Copia sin cambios el pasaje del texto sobre la educación universitaria gratuita que va desde «No termina de» hasta «dirían los retóricos.», ambos incluidos.

--- BLOQUE DE TEXTO ---

No termina de cerrarse el debate en torno a la educación
universitaria gratuita. Es de admirar la perseverancia de sus proponentes.
Seguro que si se propusieran conseguir cualquier otra cosa con ese mismo
empeño, lo lograrían. Pero este debate se trata de algo más que de plata, y eso
ellos lo saben bien, por eso la perseverancia. Además está el interés
particular de un grupo que dispone de tiempo y medios para presionar. El
interés general, al ser más difuso, tiende a ceder siempre ante presiones de
grupos.
La educación sería un derecho de las personas, por lo mismo,
nadie debería verse privado de ella por falta de recursos. El Estado, por
tanto, debería garantizarla, gratuita y
de calidad (lo primero se define por sí mismo, lo segundo es muchísimo más
confuso). Pero este debate descansa, en gran parte, en una confusión; falacia
de la ambigüedad, dirían los retóricos.

--- DATOS ---

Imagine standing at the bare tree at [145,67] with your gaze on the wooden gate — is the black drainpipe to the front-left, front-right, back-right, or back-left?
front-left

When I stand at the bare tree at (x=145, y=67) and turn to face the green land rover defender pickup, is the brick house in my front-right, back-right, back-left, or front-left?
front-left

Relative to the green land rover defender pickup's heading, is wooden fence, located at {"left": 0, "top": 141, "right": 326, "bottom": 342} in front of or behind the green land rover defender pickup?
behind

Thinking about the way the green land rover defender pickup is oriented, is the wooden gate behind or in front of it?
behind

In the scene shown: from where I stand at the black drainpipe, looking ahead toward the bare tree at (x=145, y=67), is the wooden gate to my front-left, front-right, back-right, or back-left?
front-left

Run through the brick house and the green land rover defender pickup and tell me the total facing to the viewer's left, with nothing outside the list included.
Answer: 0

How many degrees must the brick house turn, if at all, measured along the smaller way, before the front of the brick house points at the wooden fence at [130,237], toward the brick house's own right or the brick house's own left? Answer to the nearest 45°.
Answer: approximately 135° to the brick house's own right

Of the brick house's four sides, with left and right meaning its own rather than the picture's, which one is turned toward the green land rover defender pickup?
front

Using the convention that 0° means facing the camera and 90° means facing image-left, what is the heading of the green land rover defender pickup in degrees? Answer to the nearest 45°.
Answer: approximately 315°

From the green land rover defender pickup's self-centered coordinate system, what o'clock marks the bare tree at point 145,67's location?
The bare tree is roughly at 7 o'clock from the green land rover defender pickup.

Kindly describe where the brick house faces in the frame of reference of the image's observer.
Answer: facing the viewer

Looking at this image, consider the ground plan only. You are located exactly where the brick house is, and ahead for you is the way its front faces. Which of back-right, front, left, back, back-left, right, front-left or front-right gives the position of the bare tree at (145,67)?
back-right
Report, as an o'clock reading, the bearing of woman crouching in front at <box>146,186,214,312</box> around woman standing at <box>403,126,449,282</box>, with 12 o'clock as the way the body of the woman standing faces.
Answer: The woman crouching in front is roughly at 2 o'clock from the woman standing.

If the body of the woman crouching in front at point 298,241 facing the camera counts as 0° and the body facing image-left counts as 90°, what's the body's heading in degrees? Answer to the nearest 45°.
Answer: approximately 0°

---
--- DATOS ---

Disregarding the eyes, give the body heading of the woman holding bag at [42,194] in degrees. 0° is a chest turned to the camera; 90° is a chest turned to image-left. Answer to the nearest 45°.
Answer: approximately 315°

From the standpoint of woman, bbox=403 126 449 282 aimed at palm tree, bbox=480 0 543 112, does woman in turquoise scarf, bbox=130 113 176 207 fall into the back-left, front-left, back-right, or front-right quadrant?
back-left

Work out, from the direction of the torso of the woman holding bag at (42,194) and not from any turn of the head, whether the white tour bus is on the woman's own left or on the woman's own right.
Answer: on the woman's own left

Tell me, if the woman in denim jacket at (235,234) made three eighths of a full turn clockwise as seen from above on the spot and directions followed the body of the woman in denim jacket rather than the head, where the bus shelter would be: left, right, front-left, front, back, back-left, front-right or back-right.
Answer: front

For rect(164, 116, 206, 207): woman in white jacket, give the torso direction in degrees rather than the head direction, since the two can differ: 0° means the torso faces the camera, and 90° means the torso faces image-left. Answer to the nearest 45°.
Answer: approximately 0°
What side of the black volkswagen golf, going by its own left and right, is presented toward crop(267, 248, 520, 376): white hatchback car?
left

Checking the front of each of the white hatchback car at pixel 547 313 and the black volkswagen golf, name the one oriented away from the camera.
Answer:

---
--- DATOS ---

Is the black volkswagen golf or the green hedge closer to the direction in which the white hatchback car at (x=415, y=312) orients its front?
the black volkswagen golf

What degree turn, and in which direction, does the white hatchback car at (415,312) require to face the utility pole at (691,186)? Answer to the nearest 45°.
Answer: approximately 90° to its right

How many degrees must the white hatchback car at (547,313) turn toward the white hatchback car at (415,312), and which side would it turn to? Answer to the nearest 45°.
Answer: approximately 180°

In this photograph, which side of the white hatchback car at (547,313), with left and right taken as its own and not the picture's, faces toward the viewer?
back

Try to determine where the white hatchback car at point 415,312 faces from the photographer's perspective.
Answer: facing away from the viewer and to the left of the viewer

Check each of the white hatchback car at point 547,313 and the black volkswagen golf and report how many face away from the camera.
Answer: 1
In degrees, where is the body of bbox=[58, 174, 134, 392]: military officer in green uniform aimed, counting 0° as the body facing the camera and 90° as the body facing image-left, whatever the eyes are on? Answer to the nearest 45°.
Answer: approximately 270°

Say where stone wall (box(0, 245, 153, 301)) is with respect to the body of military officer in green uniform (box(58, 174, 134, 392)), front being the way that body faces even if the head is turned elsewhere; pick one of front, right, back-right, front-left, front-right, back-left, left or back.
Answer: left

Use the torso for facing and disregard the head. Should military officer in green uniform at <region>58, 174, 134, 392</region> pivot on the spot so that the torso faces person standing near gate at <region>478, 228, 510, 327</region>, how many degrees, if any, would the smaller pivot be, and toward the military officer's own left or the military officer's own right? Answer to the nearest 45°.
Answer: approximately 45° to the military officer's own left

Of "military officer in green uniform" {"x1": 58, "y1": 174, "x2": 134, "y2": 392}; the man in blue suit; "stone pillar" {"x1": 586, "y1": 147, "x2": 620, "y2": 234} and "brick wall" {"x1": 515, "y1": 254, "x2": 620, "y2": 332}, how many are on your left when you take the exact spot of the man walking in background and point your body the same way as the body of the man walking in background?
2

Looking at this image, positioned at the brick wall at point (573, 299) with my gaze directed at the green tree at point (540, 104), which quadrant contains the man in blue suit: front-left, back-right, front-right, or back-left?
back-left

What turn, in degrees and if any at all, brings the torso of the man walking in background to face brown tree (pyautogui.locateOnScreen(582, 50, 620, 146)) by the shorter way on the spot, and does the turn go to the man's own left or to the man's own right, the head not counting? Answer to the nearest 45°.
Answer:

---

§ **SOLUCIÓN DEL EJERCICIO**:
No termina de cerrarse el debate en torno a la educación
universitaria gratuita. Es de admirar la perseverancia de sus proponentes.
Seguro que si se propusieran conseguir cualquier otra cosa con ese mismo
empeño, lo lograrían. Pero este debate se trata de algo más que de plata, y eso
ellos lo saben bien, por eso la perseverancia. Además está el interés
particular de un grupo que dispone de tiempo y medios para presionar. El
interés general, al ser más difuso, tiende a ceder siempre ante presiones de
grupos.
La educación sería un derecho de las personas, por lo mismo,
nadie debería verse privado de ella por falta de recursos. El Estado, por
tanto, debería garantizarla, gratuita y
de calidad (lo primero se define por sí mismo, lo segundo es muchísimo más
confuso). Pero este debate descansa, en gran parte, en una confusión; falacia
de la ambigüedad, dirían los retóricos.